#### Exercise A:
Answer these questions from the PROFYLE TMB page:
(i) Which Singularity version was used for testing?
(ii) How much RAM should the analysis machine have at minimum?
(iii) Which tool calls SVs?
#### Exercise B:
Rewrite the passage of the PROFYLE TMB page that begins at the words "Please Note" and stops after "for each sample.", swapping "48 threads" for "32 threads".

/PROFYLE_TMB

recipes and docs for PROFYLE TMB container

Deprecated and merged into https://github.com/bcgsc/WGS_TMB

PROFYLE_TMB

This container will run the following tools in order to estimate the TMB for the provided sample: Manta V1.6.0 Strelka 2.9.2 SnpEff 4.3t GRCh37.75 msisensor 0.2

The steps of analysis are:

  1. If necessary, count the non-N bases of the provided reference on the 1-22,X,Y chromosomes
  2. Call SVs with Manta (recommended for Strelka 2)
  3. Call SNVs and Indels with Strelka 2
  4. Annotate with snpEff
  5. Calculate MSI with msisensor

Getting started

This container is designed to be run using Singularity. Testing was performed using Singularity Version 3.0.1-104.g4feafc42.dirty.el7.

To download the container:

singularity pull library://richardcorbett/profyle_tmb/profyle_tmb:*version*

for example:

singularity pull library://richardcorbett/profyle_tmb/profyle_tmb:v0_0_2

To run you must provide the absolute paths to files that are required. This can be done by using the --bind parameters to singularity like this:

singularity run --bind /path/to/reference/fasta:/ref,/path/to/tumour_bam/folder/:/tumour_path,/path/to/normal_bam/folder/:/normal_path profyle_tmb_v0_0_1.sif -t /tumour_path/tumour_bam.bam -n  /normal_path/normal.bam -r /ref/hg19a.fa -o `pwd`

Please Note

  • All steps will use 48 threads where possible
  • The machine where analysis is performed should have at least 64Gb of RAM
  • Due to the nature of the analysis applying the container to many samples (>20) at once may add heavy load to your filesystem.
  • The raw VCF files for each type of analysis are compressed and kept. This may result in up to 500Mb of files for each sample.

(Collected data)
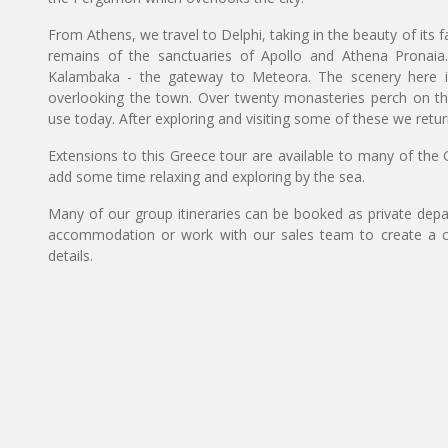
From Athens, we travel to Delphi, taking in the beauty of its
remains of the sanctuaries of Apollo and Athena Pronaia
Kalambaka - the gateway to Meteora. The scenery here is 
overlooking the town. Over twenty monasteries perch on the m
use today. After exploring and visiting some of these we return
Extensions to this Greece tour are available to many of the G
add some time relaxing and exploring by the sea.
Many of our group itineraries can be booked as private depart
accommodation or work with our sales team to create a c
details.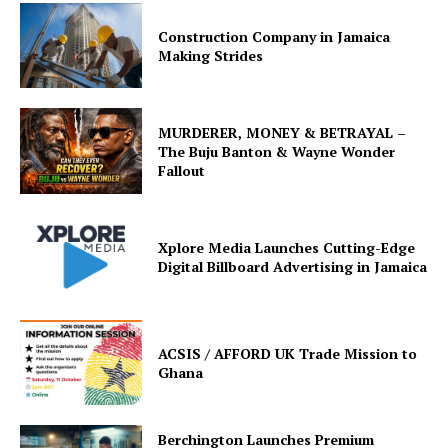
Construction Company in Jamaica
Making Strides
MURDERER, MONEY & BETRAYAL –
The Buju Banton & Wayne Wonder
Fallout
Xplore Media Launches Cutting-Edge
Digital Billboard Advertising in Jamaica
ACSIS / AFFORD UK Trade Mission to
Ghana
Berchington Launches Premium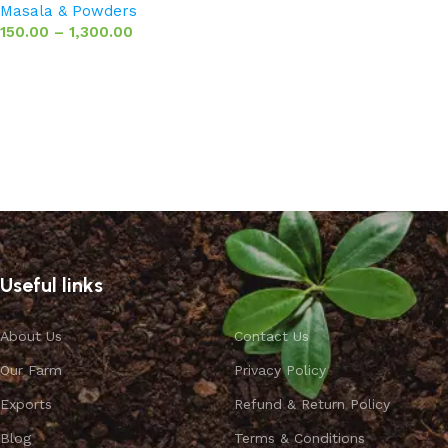
Masala & Powders
150.00
–
1,300.00
Select options
Useful links
About Us
Contact Us
Our Farm
Privacy Policy
Exports
Refund & Return Policy
Blog
Terms & Conditions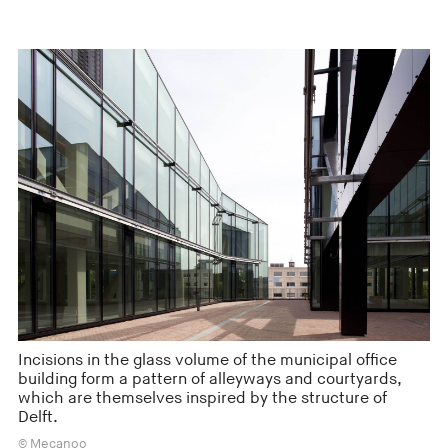
Incisions in the glass volume of the municipal office
building form a pattern of alleyways and courtyards,
which are themselves inspired by the structure of
Delft.
© Mecanoo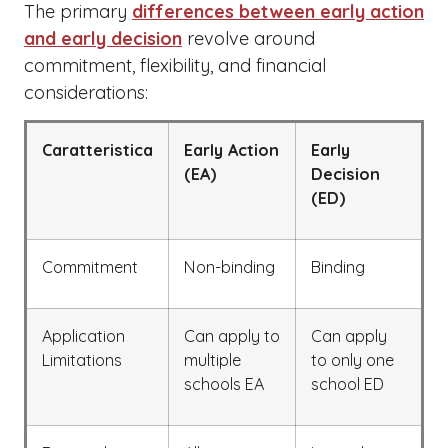
The primary
differences between early action
and early decision
revolve around
commitment, flexibility, and financial
considerations:
Caratteristica
Early Action
Early
(EA)
Decision
(ED)
Commitment
Non-binding
Binding
Application
Can apply to
Can apply
Limitations
multiple
to only one
schools EA
school ED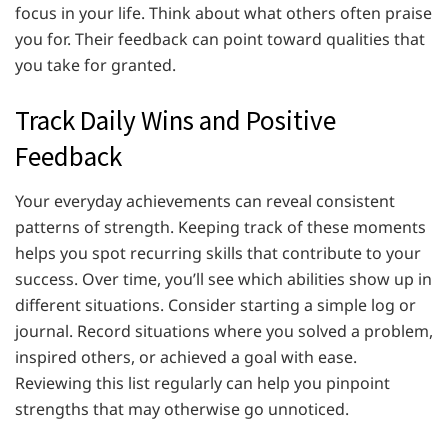
focus in your life. Think about what others often praise
you for. Their feedback can point toward qualities that
you take for granted.
Track Daily Wins and Positive
Feedback
Your everyday achievements can reveal consistent
patterns of strength. Keeping track of these moments
helps you spot recurring skills that contribute to your
success. Over time, you’ll see which abilities show up in
different situations. Consider starting a simple log or
journal. Record situations where you solved a problem,
inspired others, or achieved a goal with ease.
Reviewing this list regularly can help you pinpoint
strengths that may otherwise go unnoticed.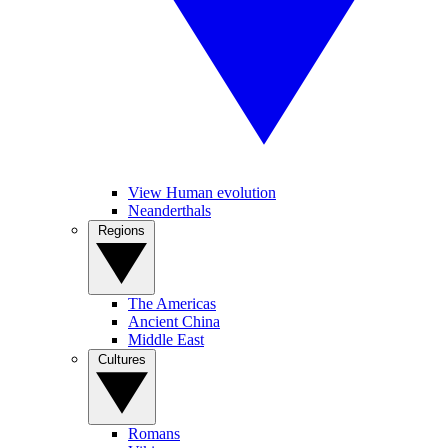
View Human evolution
Neanderthals
Regions
The Americas
Ancient China
Middle East
Cultures
Romans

#### Written response A:
(i) Version 3.0.1-104.g4feafc42.dirty.el7
(ii) At least 64Gb
(iii) Manta

#### Written response B:
Please Note

  • All steps will use 32 threads where possible
  • The machine where analysis is performed should have at least 64Gb of RAM
  • Due to the nature of the analysis applying the container to many samples (>20) at once may add heavy load to your filesystem.
  • The raw VCF files for each type of analysis are compressed and kept. This may result in up to 500Mb of files for each sample.